Oleh: Rusmin Sopian

KETIKA mendengar Umar bin Khatab terkesan ragu menerima tanggungjawab besar menggantikan khalifah Abu Bakar, Abu Bakar Sidiq RA yang sedang sakit memanggil Umar. Dalam situasi begini ungkap Abu Bakar, ada dua orang yang akan masuk neraka. Pertama orang yang menerima jabatan dan tanggungjawab besar padahal tidak mampu dan tidak layak menerimanya. sedangkan kedua adalah orang yang mampu namun memilih lari menghindari tanggungjawab besar itu.

Kita sebagai anak bangsa juga mencatat sepakterjang Bung Karno sebagai pemimpin bangsa ini. Usai menjalani “kehidupan baru” selepas dari penjara, Bung Karno menyatakan dengan retorika nasionalisme yang menjadi ciri khasnya bahwa seorang pemimpin tidak akan berubah karena hukuman. Saya masuk penjara untuk memperjuangkan kemerdekaan. Dan saya meninggalkan penjara untuk pikiran yang sama,”.

Ditengah himpitan depresi ekonomi dan rezim yang refresif ” rust en orde ” pada dekade 1930-an, dengan setegar baja Bung Karno menyatakan, “Betul banyak orang bertukar haluan karena penghidupan. Tetapi pemimpin yang suci senantiasa terjauh dari godaan iblis itu,”.

Dikatakannya, ketetapan hati dan keteguhan iman adalah salah satu syarat yang kardinal untuk menjadi seorang pemimpin. Kalau seorang pemimpin, kata Bung Hatta, tidak mempunyai moril yang kuat dan setegar baja, maka seorang pemimpin tidak dapat memenuhi kewajibannya dan lekas terhindar dari pergerakkan.

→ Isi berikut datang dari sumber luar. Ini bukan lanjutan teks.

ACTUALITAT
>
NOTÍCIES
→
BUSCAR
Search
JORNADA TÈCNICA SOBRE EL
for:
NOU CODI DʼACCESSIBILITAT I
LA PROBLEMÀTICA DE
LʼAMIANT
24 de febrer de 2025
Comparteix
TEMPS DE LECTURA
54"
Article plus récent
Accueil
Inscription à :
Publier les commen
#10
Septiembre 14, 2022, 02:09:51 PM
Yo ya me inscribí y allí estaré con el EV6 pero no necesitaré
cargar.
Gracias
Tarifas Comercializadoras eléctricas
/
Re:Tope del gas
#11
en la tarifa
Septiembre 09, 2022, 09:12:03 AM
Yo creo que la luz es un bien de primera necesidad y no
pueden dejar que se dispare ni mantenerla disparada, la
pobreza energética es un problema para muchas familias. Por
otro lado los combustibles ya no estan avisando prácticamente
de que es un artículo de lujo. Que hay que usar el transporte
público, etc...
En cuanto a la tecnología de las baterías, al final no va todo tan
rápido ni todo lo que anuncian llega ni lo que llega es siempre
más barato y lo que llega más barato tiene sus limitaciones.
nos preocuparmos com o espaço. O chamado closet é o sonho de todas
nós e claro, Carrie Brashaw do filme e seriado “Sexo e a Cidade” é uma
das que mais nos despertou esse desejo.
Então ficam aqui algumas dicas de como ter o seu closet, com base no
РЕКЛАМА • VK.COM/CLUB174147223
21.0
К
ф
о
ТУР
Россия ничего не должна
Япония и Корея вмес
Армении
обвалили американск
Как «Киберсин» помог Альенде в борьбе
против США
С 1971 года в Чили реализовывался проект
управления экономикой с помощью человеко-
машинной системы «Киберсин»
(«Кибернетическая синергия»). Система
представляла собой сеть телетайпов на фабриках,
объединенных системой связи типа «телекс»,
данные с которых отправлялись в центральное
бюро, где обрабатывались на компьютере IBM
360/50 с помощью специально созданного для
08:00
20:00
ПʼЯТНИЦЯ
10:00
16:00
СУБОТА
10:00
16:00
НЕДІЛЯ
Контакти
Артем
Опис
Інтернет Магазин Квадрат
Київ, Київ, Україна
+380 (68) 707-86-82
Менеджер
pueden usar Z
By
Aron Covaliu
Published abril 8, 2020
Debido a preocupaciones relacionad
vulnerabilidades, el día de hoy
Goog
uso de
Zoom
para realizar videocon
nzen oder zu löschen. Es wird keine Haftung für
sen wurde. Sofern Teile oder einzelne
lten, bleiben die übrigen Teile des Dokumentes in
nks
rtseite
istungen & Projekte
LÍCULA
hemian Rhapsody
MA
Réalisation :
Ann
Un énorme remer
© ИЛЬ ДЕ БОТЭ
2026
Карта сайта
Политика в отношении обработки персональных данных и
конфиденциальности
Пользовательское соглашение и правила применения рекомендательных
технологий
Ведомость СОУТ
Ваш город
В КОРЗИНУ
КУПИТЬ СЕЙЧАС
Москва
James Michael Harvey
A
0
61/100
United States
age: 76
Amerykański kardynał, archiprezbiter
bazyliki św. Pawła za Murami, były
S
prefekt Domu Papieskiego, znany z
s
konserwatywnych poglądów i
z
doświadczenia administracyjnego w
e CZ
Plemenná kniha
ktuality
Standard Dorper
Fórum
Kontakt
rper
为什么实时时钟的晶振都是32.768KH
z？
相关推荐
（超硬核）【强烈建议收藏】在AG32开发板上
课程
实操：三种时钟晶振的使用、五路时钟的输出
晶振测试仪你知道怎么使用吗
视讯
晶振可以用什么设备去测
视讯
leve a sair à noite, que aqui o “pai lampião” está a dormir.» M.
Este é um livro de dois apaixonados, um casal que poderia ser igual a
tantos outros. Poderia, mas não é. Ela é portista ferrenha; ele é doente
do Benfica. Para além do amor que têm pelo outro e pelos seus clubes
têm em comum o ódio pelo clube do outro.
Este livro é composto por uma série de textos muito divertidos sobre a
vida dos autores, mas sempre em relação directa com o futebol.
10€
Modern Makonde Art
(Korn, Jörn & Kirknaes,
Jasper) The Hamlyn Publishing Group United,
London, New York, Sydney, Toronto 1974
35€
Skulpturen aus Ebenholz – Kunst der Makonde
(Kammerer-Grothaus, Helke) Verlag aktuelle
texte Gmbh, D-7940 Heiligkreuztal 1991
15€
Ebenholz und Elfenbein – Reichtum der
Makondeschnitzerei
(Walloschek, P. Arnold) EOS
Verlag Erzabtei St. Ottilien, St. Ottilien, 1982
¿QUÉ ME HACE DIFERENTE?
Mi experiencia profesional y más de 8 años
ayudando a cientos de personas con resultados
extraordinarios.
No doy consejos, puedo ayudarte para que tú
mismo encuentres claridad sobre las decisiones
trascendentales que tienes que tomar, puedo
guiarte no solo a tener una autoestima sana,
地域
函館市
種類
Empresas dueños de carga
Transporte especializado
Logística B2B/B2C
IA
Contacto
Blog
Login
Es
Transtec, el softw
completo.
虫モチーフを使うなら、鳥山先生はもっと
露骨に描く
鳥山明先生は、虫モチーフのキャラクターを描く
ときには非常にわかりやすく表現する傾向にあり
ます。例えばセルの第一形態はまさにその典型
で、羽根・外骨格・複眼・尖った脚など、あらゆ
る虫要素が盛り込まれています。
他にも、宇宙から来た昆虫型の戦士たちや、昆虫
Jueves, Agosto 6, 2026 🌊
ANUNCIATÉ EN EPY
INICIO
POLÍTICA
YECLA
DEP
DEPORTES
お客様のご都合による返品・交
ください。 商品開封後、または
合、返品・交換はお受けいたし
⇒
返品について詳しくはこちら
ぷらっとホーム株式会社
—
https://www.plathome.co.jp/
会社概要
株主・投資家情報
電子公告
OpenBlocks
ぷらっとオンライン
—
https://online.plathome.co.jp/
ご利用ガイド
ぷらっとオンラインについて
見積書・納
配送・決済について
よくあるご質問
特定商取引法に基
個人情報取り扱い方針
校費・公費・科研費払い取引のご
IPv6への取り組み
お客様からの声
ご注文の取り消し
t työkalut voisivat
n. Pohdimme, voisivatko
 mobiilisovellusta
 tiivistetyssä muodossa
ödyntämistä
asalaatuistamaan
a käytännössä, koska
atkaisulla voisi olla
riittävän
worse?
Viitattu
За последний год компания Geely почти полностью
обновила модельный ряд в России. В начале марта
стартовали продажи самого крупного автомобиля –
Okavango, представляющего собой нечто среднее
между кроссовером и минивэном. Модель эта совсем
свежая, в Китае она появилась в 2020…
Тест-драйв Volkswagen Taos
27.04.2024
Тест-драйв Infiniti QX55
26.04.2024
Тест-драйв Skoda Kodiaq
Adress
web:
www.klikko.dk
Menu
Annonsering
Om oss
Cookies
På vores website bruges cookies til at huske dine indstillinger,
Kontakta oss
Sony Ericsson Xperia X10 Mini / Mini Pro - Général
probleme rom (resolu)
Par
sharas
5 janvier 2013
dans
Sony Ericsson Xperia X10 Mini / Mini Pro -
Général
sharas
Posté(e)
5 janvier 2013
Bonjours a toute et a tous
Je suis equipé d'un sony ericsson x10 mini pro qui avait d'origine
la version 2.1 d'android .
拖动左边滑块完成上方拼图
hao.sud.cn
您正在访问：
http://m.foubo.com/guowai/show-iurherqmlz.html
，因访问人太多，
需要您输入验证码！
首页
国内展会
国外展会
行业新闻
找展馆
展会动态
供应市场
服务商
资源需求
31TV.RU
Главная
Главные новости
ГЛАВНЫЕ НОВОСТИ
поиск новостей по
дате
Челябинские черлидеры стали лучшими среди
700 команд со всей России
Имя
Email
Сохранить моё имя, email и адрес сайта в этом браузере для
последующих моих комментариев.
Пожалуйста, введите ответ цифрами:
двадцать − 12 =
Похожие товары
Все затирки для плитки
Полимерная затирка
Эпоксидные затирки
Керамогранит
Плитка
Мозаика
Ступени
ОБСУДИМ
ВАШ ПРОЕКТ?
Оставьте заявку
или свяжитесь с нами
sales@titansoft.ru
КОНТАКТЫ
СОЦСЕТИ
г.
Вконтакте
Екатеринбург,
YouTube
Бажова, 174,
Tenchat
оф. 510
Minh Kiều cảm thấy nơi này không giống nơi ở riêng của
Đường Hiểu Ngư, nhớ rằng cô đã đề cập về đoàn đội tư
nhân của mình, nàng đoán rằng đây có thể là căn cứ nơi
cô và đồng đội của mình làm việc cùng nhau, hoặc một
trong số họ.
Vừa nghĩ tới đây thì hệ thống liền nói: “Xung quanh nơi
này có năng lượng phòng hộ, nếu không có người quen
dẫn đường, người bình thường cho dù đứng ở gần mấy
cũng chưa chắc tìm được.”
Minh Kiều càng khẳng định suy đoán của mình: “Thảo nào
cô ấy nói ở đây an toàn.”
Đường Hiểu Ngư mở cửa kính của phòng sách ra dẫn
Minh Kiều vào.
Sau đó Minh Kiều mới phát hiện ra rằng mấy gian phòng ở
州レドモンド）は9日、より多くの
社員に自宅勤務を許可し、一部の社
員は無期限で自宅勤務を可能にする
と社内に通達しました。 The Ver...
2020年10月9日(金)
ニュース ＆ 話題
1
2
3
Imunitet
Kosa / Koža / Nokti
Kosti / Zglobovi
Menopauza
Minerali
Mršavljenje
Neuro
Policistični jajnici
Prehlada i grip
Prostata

Dalam tipologi Max Weber, ada tiga (3) macam tipe kepemimpinan yaitu kepemimpinan tradisional, kharismatik dan legal rasional. Kepemimpinan tradisional tergantung kepada kekerabatan tradisi masa lampau yang selalu diingat dari kenyataan yang mendahului.

Kepemimpinan kharismatik merupakan kepemimpinan yang mengaksentuasikan kualitas yang unik dan luarbiasa dari perorangan sang pemimpin. Sementara itu kepemimpinan legal rasional bertumpu pada kekuataan imporsonal dan abstrak pada cakupan tugas secara hukum dan pemangku yang mendapat kekuasaan berkat hukum itu sendiri.

Pada sisi lain, seorang pemimpin memang harus punya kelebihan diatas rata-rata. Seorang pemimpin harus lebih cerdas, lebih percaya diri, lebih liberal dan lebih bermoral. Singkatnya, lebih baik dibanding rata-rata warga masyarakatnya.

Sosiolog UI, Imam Prasojo, justru mengkhawatirkan di masa mendatang bangsa Indonesia lebih banyak memiliki kepemimpinan kerumunan daripada kepemimpinan Legal Formal. Pemimpin kelas ini jelas Prasojo muncul dari “kerumunan” tanpa memiliki rekam jejak yang jelas dan track record yang mumpuni.

Sementara itu agar kepemimpinan berjalan efektif, seorang pemimpin harus mendapatkan rasa hormat dan kepercayaan dari orang yang ia pimpin. Rasa hormat maupun kepercayaan ini baru bisa diperoleh ketika kita melihat sosok yang membuktikan apa yang selama ini dia ucapkan.

Contohnya, jika kita melihat orang yang selalu bicara tentang kejujuran atau integritas, maka yang kita harapkan adalah apa yang ia sampaikan tersebut terwujud dalam perilaku atau tindakannya sehari-hari. Dan bukan lain yang diretorikakan lain pula aplikasinya secara nyata dan faktual yang membingungkan rakyat dan bawahannya. Tidak ada sinkronisasi antara omongan dan kenyataan.

Guru bangsa Nurcholis Madjid (alm) yang akrab dipanggil Cak Nur tak henti dan dengan kesabaran selalu mengingatkan tentang pentingnya menegakkan standar moral bangsa. Dalam analisa Cak Nur, lemahnya standar moral inilah yang menyebabkan kita kini menjadi salah satu halaman belakang Asia Timur. Ditinggalkan oleh negara-negara tetangga yang sudah berkembang menjadi negara maju. Dan penyebabnya, lanjut Cak Nur, adalah etos kerja yang lembek dan sarat korupsi yang gawat. Sumber malapetaka ini terjadi karena pengelolaan yang lemah dalam urusan pemerintahan dan kekuasaan.